Isla Coronado es la isla que ves desde el malecón: un cono volcánico perfecto justo al norte del pueblo. Su lado suroeste esconde una curva de arena blanca que baja a un agua turquesa somera y cristalina, y en la punta norte rocosa vive una colonia de lobos marinos de California sobre las repisas. Está a veinte minutos de la marina en Loreto Star, y por eso es el primer lugar al que llevamos a casi todos.
La playa
La playa de Coronado mira al suroeste, hacia la Sierra de la Giganta, protegida del viento dominante, así que el agua suele estar plana y en calma. Baja con suavidad, lo que la convierte en la mejor isla del parque para familias y para quien prefiere caminar dentro del agua a nadar. Varamos la lancha, montamos la carpa de sombra, las sillas y la hielera, y la arena es tuya. En la isla no hay sombra propia ni servicios —esa es la gracia—, así que todo lo que necesitas viene con nosotros.
Los lobos marinos
La colonia vive en las rocas de la punta norte.

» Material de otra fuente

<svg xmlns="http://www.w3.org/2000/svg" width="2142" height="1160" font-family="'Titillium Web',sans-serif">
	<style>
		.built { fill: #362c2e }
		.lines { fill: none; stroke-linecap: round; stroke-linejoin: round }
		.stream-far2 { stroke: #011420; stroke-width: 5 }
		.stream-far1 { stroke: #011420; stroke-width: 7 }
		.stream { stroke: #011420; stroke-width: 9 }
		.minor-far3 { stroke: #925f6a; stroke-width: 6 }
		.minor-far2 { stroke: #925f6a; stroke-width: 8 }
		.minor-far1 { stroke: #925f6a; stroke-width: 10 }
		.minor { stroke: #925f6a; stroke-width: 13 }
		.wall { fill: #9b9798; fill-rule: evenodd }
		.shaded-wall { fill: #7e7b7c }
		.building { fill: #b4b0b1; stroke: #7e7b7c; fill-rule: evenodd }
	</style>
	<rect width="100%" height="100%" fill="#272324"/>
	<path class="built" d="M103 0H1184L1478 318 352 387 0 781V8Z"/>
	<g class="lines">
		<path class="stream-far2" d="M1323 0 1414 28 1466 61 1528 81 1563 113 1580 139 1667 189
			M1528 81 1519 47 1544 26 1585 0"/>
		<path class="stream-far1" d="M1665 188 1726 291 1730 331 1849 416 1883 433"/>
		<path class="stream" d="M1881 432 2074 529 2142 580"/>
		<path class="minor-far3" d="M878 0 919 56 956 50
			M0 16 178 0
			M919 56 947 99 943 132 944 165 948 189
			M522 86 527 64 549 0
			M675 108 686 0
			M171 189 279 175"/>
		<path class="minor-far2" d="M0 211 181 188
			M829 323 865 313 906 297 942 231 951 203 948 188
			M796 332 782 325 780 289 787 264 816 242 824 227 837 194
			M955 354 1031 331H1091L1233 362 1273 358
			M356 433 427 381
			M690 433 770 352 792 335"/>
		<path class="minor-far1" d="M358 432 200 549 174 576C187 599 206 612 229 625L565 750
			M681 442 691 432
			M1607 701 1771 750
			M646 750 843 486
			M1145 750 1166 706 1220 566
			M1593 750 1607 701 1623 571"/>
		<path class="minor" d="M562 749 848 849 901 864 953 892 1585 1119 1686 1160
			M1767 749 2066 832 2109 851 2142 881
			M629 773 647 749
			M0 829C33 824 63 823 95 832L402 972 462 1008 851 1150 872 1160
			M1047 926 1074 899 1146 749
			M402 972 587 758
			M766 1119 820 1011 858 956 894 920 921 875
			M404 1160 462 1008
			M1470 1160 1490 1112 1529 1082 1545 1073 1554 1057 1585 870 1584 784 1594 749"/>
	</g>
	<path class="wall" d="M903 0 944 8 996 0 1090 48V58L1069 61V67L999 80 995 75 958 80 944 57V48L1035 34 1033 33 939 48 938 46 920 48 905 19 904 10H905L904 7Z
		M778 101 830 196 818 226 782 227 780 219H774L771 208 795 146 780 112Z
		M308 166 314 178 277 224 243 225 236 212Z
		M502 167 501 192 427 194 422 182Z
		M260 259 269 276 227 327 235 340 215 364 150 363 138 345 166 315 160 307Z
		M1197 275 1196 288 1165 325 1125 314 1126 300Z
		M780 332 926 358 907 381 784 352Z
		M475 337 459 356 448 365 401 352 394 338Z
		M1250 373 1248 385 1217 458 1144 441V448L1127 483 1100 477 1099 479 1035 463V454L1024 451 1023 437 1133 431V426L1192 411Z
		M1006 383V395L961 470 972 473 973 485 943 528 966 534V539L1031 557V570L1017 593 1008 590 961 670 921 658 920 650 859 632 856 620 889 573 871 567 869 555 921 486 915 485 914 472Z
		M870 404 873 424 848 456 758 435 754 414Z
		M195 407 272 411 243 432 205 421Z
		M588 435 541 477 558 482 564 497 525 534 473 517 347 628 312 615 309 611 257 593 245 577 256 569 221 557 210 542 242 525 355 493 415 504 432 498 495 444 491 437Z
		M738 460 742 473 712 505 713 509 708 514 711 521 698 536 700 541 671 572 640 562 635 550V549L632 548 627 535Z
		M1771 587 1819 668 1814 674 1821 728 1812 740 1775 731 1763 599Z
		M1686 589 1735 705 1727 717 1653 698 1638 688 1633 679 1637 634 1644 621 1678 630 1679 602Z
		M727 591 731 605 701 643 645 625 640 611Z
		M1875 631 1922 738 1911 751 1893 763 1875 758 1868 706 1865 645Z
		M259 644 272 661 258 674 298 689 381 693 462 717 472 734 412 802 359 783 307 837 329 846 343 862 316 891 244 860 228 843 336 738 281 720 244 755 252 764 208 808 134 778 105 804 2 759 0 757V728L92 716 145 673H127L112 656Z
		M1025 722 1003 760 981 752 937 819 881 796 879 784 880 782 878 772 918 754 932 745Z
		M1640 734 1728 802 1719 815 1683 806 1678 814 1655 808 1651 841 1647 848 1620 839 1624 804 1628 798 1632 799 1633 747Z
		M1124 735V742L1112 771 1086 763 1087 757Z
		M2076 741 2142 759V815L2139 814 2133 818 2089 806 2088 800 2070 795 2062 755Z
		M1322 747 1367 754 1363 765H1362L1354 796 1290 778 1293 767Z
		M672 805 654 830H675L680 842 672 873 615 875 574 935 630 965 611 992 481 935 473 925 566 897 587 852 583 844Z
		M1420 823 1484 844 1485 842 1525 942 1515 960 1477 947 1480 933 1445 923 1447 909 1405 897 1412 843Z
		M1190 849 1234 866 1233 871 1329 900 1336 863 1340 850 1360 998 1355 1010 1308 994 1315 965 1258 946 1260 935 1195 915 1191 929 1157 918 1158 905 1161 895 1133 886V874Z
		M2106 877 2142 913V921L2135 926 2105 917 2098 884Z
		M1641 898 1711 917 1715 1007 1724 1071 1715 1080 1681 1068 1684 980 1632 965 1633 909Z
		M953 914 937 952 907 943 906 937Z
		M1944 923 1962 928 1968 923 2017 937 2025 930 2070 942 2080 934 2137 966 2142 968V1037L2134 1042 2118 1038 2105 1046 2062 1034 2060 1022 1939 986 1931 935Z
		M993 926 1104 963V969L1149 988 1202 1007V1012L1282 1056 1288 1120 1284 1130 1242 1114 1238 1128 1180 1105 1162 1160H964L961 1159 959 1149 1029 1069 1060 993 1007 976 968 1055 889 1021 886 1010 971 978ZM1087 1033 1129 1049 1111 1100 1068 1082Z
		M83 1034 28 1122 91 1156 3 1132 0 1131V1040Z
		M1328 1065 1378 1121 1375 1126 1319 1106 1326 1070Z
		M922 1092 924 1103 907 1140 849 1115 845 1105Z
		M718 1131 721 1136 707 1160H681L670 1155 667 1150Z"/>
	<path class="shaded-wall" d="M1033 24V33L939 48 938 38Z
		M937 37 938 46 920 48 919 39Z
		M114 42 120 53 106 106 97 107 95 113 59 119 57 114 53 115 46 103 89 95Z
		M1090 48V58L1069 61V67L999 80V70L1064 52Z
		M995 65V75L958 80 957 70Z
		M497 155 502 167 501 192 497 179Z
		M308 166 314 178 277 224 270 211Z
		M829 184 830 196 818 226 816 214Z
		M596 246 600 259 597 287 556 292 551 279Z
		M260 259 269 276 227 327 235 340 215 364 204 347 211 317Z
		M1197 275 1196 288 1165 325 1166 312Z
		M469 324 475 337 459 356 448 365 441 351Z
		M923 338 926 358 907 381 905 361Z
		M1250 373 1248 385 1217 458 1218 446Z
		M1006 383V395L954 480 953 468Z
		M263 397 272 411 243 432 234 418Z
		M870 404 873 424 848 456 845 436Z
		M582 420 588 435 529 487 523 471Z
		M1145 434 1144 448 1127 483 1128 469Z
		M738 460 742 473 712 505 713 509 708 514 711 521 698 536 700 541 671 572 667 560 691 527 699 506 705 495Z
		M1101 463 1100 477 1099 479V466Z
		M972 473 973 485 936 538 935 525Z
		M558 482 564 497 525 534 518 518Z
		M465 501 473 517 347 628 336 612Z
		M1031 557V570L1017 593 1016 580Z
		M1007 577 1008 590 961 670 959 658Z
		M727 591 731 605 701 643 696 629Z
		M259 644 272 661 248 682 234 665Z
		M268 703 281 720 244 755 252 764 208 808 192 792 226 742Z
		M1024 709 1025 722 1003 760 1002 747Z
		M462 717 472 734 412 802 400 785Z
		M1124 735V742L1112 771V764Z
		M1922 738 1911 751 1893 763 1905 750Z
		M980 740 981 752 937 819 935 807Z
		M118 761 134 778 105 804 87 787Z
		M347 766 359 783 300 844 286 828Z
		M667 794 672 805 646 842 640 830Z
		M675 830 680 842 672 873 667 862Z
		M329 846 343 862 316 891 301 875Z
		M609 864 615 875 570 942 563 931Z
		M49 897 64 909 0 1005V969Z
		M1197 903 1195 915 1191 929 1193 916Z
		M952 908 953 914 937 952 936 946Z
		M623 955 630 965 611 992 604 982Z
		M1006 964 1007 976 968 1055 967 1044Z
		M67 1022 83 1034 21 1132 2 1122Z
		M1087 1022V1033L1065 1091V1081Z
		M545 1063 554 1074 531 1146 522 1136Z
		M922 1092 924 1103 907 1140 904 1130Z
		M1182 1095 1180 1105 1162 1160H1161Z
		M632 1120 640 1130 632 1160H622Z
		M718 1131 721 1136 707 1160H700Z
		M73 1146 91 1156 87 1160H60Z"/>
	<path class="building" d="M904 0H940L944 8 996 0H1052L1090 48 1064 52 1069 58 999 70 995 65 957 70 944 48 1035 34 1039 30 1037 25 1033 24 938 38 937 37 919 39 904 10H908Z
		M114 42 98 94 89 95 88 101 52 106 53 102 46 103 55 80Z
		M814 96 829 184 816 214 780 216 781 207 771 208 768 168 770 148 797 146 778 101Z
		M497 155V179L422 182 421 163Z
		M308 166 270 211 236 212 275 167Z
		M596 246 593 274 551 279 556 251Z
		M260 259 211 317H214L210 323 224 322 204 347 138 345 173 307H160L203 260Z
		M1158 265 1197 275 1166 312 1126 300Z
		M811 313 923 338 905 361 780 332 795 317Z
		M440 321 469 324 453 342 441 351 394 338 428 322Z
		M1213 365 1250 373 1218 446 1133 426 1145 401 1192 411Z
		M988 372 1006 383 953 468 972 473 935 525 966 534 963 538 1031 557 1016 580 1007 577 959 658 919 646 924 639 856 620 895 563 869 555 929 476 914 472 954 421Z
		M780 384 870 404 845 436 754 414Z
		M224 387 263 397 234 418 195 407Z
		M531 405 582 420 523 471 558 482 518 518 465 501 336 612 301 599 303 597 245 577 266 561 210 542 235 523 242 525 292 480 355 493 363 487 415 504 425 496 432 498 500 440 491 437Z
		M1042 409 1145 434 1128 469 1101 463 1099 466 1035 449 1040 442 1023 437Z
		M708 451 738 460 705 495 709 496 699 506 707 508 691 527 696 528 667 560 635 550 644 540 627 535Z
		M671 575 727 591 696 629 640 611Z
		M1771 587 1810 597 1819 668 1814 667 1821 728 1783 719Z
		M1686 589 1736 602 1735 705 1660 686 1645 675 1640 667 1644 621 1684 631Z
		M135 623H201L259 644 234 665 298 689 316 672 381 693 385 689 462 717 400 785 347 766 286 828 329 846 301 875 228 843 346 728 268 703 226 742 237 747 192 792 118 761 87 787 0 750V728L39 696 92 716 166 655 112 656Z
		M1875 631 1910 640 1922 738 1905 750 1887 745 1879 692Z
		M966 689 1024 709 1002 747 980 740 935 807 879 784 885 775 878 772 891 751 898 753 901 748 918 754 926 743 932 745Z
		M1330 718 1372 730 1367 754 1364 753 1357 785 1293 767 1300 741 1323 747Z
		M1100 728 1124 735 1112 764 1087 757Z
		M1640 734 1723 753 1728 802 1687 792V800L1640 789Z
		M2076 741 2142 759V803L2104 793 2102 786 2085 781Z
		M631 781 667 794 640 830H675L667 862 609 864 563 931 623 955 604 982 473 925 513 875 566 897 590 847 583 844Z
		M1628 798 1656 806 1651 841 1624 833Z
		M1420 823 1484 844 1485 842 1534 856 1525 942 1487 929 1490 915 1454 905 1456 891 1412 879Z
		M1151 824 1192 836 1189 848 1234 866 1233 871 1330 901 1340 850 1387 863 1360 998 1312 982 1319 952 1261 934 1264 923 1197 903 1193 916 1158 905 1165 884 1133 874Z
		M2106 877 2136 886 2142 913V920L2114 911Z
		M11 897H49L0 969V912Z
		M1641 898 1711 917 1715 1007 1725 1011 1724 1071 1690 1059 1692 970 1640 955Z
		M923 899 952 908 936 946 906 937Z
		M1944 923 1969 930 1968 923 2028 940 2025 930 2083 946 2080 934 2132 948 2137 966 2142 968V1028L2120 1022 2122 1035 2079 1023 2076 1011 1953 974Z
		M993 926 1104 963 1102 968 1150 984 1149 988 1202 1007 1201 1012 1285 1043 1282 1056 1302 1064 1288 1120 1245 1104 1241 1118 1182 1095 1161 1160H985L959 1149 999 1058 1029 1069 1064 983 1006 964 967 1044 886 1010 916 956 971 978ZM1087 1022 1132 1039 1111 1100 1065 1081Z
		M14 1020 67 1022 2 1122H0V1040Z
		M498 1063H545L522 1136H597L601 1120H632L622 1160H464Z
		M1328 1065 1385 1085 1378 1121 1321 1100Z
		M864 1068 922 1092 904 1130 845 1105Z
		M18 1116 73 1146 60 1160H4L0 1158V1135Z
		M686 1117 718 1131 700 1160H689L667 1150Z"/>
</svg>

Fondeamos un poco retirados, te metes al agua con un visor y los jóvenes se acercan a investigar: giran, sueltan burbujas y te imitan. Los machos grandes se quedan en las rocas y guardamos con ellos una distancia respetuosa. Es la media hora más memorable del viaje a Loreto para la mayoría de la gente.
Snorkel y fauna
La costa rocosa entre la playa y los lobos marinos es el arrecife fácil más bonito del parque: peces ángel rey, viejas arcoíris de Cortés, peces loro, sargentos mayores, mantarrayas sobre la arena y de vez en cuando una tortuga. Sobre el agua, los acantilados albergan bobos de patas azules, fragatas y pelícanos pardos, y los delfines son comunes durante la travesía.
Cuántas horas reservar
Cinco horas cubren la travesía, los lobos marinos y un buen rato en la playa. Seis te permiten ir con calma, agregar un segundo punto de snorkel o llevar un par de líneas de curricán a la ida: el jurel se queda en los bajos frente a Coronado en invierno y el dorado pasa por ahí en verano.